The movie's promotion pushes it as being from the makers of the mega-hit Despicable Me, but its story is less interesting than that of Despicable (and when you get down to it, I preferred Megamind to Despicable anyway). Marsden also doesn't seem to have a firm grip on talking to animated characters. But the images in Hop are for the most part terrific; I was wowed by the earliest sequences.
Extras include a new mini-movie and other elements.
Turning to more adult fare, Tuesday brings Tinker Tailor Soldier Spy (Universal, $34.98 in Blu-ray/DVD/digital combo, $29.98 standard DVD), which has a fine performance by Gary Oldman as the spy George Smiley trying to find a mole in British intelligence. Based on the novel by John le Carre, the movie can't fit all the book's twists and turns and at times seems to jump abruptly through events.
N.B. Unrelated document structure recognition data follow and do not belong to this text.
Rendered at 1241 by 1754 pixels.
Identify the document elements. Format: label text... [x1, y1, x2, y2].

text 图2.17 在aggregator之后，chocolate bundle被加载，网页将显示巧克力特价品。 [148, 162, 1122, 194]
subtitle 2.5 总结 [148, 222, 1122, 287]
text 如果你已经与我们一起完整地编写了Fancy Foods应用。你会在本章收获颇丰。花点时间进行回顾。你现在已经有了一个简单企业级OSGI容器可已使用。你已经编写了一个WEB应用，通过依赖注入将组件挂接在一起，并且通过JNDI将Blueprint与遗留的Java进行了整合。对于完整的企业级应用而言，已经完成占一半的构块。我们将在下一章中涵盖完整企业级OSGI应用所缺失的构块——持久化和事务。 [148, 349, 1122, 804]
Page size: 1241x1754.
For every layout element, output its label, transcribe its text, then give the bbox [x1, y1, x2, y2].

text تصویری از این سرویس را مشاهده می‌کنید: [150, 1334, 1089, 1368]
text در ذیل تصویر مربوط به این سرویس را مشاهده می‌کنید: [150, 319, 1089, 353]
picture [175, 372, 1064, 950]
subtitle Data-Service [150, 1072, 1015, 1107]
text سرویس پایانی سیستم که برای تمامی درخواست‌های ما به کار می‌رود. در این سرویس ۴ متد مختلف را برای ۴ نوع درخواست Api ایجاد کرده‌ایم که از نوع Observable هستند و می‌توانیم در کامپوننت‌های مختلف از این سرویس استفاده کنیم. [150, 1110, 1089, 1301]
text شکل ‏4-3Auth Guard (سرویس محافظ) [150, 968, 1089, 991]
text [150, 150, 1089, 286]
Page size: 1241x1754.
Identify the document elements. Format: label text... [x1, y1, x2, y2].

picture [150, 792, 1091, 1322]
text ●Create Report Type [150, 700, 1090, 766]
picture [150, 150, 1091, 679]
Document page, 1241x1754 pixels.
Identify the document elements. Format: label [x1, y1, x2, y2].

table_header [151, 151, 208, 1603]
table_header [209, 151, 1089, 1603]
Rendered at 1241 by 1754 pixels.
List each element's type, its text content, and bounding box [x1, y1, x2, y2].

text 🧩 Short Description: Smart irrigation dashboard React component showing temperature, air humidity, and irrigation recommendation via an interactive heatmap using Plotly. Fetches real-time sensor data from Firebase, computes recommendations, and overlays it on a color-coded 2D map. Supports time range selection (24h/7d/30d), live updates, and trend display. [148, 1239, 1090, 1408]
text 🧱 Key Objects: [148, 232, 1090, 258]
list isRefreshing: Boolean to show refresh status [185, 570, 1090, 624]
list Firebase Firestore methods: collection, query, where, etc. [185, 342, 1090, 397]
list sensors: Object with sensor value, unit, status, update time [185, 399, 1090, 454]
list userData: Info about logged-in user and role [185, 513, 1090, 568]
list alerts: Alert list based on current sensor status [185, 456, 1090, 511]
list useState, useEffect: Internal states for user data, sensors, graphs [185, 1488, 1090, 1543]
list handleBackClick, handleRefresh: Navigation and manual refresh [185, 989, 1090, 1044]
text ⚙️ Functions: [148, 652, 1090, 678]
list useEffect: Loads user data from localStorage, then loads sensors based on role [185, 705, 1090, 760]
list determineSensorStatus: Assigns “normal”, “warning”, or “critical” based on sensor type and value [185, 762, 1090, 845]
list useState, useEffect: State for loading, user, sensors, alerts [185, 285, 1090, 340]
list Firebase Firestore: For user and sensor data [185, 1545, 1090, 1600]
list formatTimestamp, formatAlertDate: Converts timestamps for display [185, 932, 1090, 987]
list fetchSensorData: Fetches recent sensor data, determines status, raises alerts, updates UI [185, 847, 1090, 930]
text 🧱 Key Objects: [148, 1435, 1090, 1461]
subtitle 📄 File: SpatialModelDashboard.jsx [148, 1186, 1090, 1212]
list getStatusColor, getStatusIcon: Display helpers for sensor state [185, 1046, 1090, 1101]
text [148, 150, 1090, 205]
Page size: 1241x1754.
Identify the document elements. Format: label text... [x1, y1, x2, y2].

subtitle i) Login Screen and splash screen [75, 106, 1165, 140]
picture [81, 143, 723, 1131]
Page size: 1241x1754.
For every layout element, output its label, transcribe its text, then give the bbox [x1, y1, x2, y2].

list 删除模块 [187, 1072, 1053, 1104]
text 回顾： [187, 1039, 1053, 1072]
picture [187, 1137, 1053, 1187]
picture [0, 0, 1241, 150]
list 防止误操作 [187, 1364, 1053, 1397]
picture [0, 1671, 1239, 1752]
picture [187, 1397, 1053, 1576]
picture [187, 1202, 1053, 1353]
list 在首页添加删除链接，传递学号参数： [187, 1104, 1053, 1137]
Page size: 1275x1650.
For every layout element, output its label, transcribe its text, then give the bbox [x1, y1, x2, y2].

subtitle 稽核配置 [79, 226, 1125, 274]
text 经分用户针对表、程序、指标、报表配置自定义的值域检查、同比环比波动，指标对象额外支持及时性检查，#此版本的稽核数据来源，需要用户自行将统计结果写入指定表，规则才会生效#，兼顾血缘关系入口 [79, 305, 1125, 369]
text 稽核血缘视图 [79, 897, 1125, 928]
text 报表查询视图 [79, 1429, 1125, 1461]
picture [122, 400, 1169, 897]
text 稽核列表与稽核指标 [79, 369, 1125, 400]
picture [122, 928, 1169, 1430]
You might want to acquire the TV version of Tinker Tailor, with Alec Guinness as Smiley, for comparison; it is on DVD now, from Acorn Media, with the Blu-ray version coming April 24. There were times in Oldman's performance when I was sure he was paying sly vocal tribute to Guinness.
And, as long as we're making comparisons, you could take the Swedish version of The Girl With the Dragon Tattoo, currently on DVD and Blu-ray, and compare it with Tuesday's release of the English-language version (Sony, $40.99 in Blu-ray/DVD/digital combo, $30.99 DVD). David Fincher directed the latter, with Rooney Mara starring, and it's an admirable adaptation of Stieg Larsson's book. It's especially interesting to look at Mara versus Noomi Rapace in the earlier film; both performances dazzle, but in different ways.